Carine Claude (CC) : La création du Smart Fip@ semble refléter les préoccupations des acteurs de l’audiovisuel quant à la compréhension (pas toujours aisée) des mécanismes de production et de financement des contenus transmedia. Que vont leur apporter ces ateliers ?

Florence Girot (FG) : Les deux jours du Smart Fip@ visent à faire découvrir et mieux comprendre ce qu’est la télévision connectée et ce qu’elle va impliquer, tant pour les spectateurs que pour les professionnels, c’est à dire les producteurs, auteurs, réalisateurs ou diffuseurs, en termes de création, d’écriture, de conception transmédia et ce que recouvre [cette] notion (…).
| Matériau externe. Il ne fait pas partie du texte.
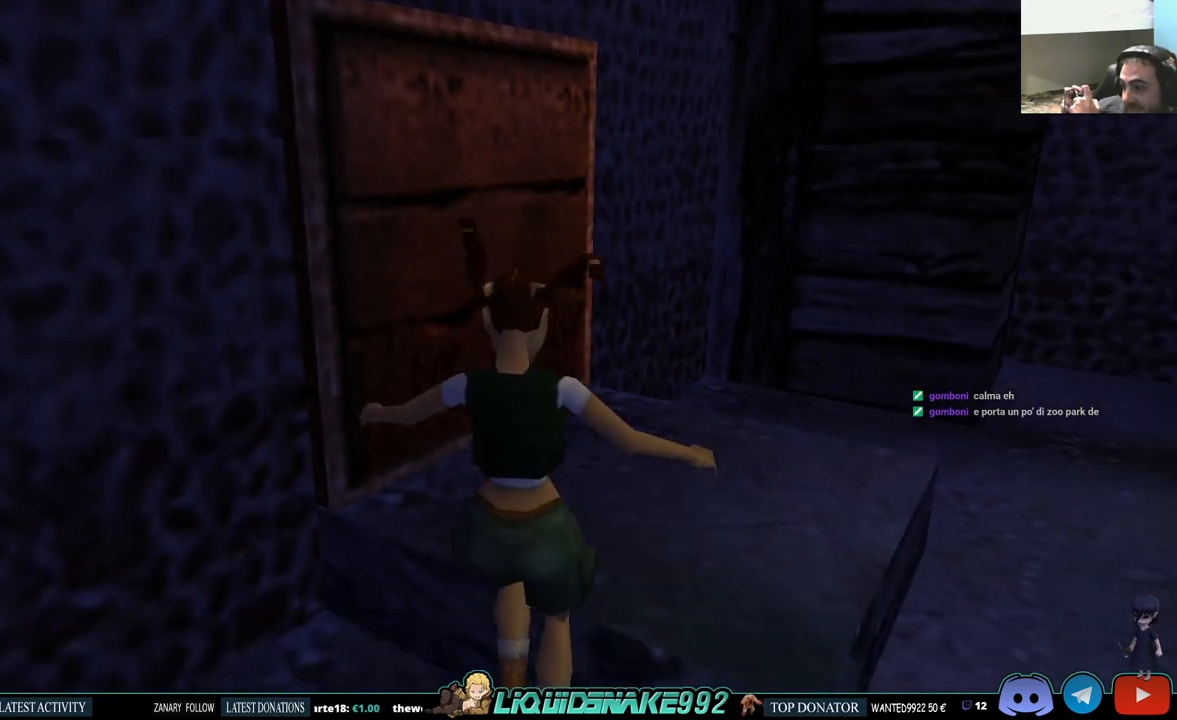
{"buttons": ["L1", "DPAD_DOWN"], "left_stick": "center", "right_stick": "center", "events": [[117, "DPAD_RIGHT", "up"], [133, "L1", "down"], [367, "DPAD_DOWN", "down"]]}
Car dans le domaine du transmédia, c’est encore le Far West! Tout est à découvrir et à expérimenter, et c’est précisément cela qui est passionnant et enthousiasmant. Pour résumer, c’est pour cela qu’on a souhaité faire le Smart Fip@ : pour aider les professionnels, mais aussi le public, à y voir plus clair, et les accompagner dans la découverte d’un nouveau monde qui n’est pas si gadget que certains pourraient le penser.

>;>; En savoir plus sur le Sip@ : « Autour du transmedia »

CC : Selon vous, quels projets ont marqué l’évolution du transmedia ?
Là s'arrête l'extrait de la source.